Un monde réel aussi nivelé …

Ce que nous voyons dans le « cyberespace », nous le retrouvons aussi dans notre vie quotidienne. Tout se nivelle. L'actualité en est un parfait exemple. Sous couvert d'égalité, on cherche à faire croire que tout se vaux. L'homosexualité et l’hétérosexualité, quelle différence ? Homme et femme, que des concepts ! Les religions, même chose....

Teilhard, un prophète ? 

Nous pourrions penser, comme le songent certains disciples de Teilhard (3), que notre « philosophe » avait prévu l’avènement du « cyberespace ». Serait-il en effet le lieu où se forgerait la pensée collective, où émergerait la « conscience planétaire », le nouveau « pas collectif de l’humanité »?

Le « cyberespace », un nouveau champ d’action pour l'homme …

Nous ne tendons pas vers de la pensée collective.

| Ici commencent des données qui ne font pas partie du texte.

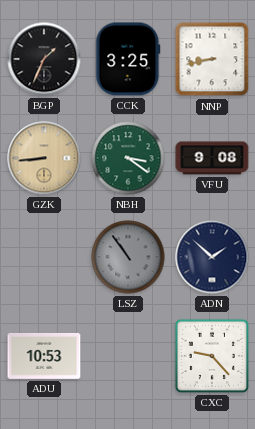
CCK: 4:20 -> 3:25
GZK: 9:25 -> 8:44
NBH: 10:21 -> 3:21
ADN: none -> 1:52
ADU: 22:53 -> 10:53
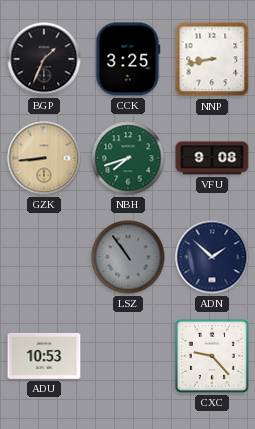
NBH: 3:21 -> 7:42
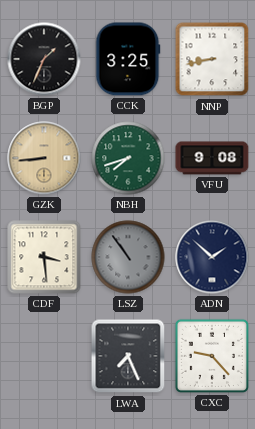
CDF: none -> 3:29
ADU: 10:53 -> none
LWA: none -> 7:26
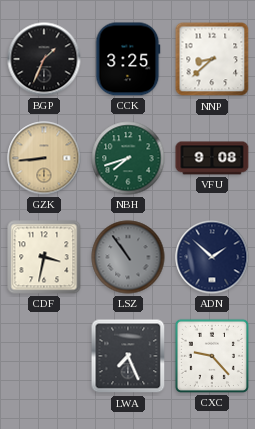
NNP: 8:43 -> 8:38
CDF: 3:29 -> 3:32
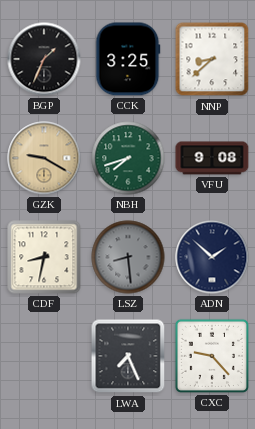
GZK: 8:44 -> 9:20
CDF: 3:32 -> 8:32
LSZ: 10:54 -> 8:29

Il n’y a pas de convergence encore moins de construction de pensées dans le « cyberespace ». Nous tendons plutôt vers une plus grande facilité pour forger une pensée unique, uniformiser les consciences. Nous tendons vers l’absence de pensée personnelle. Il n'y a pas déploiement de consciences et émergence d'une pensé collective, cohérente et consciente, mais une nouvelle façon de répandre, plus facilement et de manière plus conséquente, ses convictions pour mieux les imposer. Le « cyberespace » n’est qu’un lieu comme un autre, certes avec ses spécificités, ses qualités et ses dangers, mais il reste un lieu où l’homme peut agir et exister. Ce n’est pas un hasard si aujourd’hui nous parlons de « cybercriminalité », de « cyberguerre », de « cyberdéfense », etc. Ce n’est qu’un nouvel espace dans lequel l’homme se déploie comme il s’est déployé sur la terre, les aires, l’espace, etc. 

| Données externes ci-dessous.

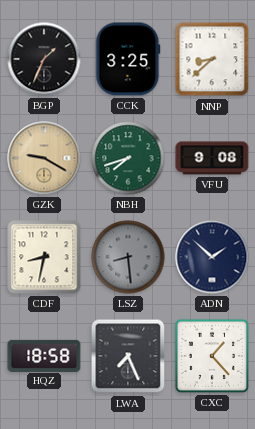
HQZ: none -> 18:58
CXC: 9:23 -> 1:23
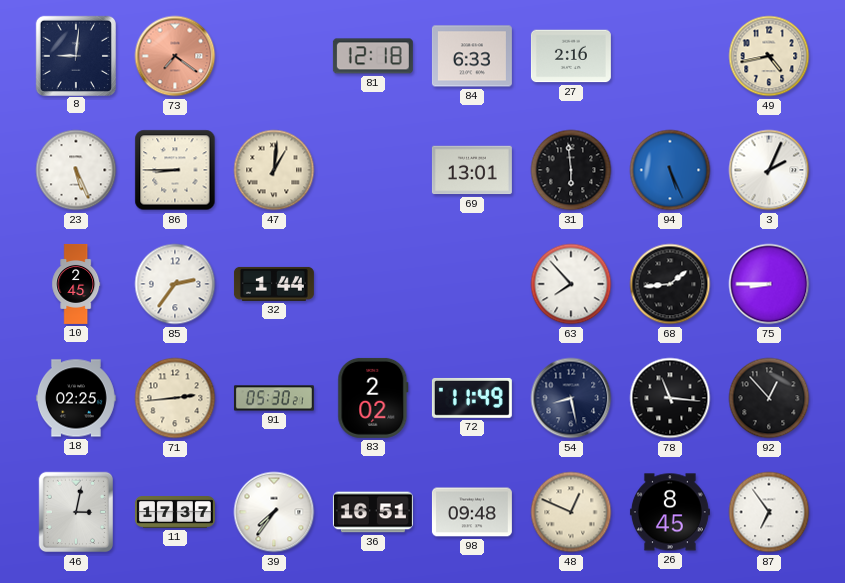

En quoi est-ce une nouveauté, une révolution ? 

Effectivement, depuis que l'homme a su exprimer sa pensée, il n'a cessé de la faire connaître et de la faire partager par tous les moyens dont il disposait. Le savoir s’est transmis de génération en génération par les récits et les discours, puis par les écrits. Le maître livrait ses connaissances à un disciple puis des écoles ont apparu pour délivrer un enseignement de qualité à un plus grand nombre. Des livres de plus en plus pratiques ont aussi diffusé une plus ample connaissance. Avec la découverte de l'imprimerie, les livres, les journaux, les encyclopédies se sont plus facilement et largement répandus. Le progrès de l’alphabétisation a rendu plus accessible la connaissance. La télégraphie, la télévision, la radio, le cinéma ont encore ouvert plus grandes les capacités d'expression et de diffusion. Ce progrès semble continu…

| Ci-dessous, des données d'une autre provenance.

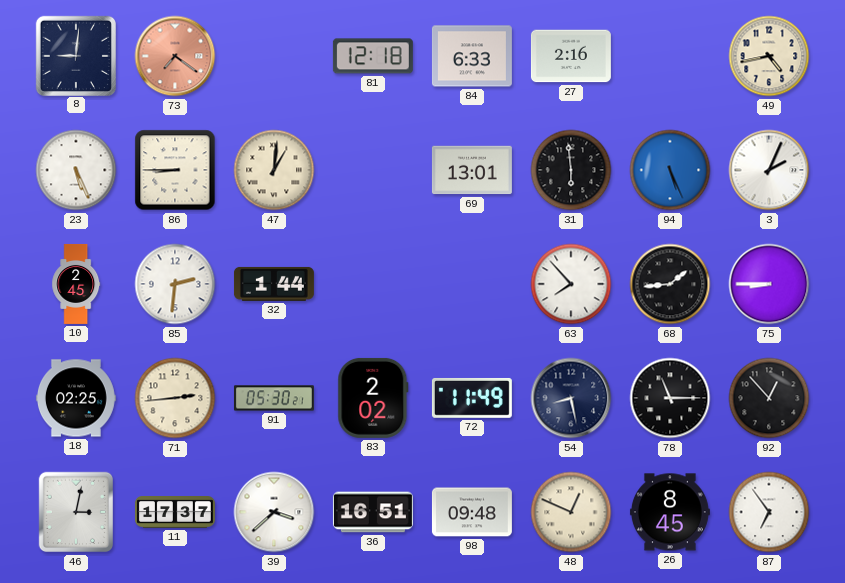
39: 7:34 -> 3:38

Nous pouvons observer que plus la diffusion et l’accessibilité des connaissances progressent, plus se créent des intermédiaires entre la connaissance et l’homme, entre le maître et le disciple. Le monde de l’édition, de la publication, de la régie n’a en effet cessé de croître. Et dans le « cyberespace », que constatons-nous ? L’absence apparente de tels intermédiaires. Il ressemble à un « déversoir de pensées » incontrôlés et incontrôlables. Entre l’information et vous, il n'y a plus ni maître, ni éditeur, ni censure. Il y a un inconnu qui délivre une pensée et vous-même. Dans le « cyberespace », il n'y a plus de contrôle... Au moins, en apparence... 

Toute se sait donc, mais devons-nous tous savoir ? 

Tout cela est-il réel ou une simple illusion ? Une connaissance sans intermédiaire ? En apparence… Car nous accédons à des informations non par nous-mêmes mais encore et toujours par des intermédiaires : les fameux moteurs de recherche que sont Google, Bing, Babylon, et tant d’autres encore. Ils vous présentent ce que vous semblez vouloir rechercher. Ils peuvent même précéder vos requêtes tant ils semblent vous connaître. Mais en êtes-vous vraiment sûrs ? Leurs algorithmes ne sont-ils pas conçus pour répondre à d'autres intérêts que les vôtres ? Il faut beaucoup d'expériences, de compétences et de patience pour tenter de contourner des règles qu'ils vous imposent. Tout n'est qu'apparence. 

Il ne s’agit pas de « savoir plus » mais de « savoir mieux » : construire son monde intérieur…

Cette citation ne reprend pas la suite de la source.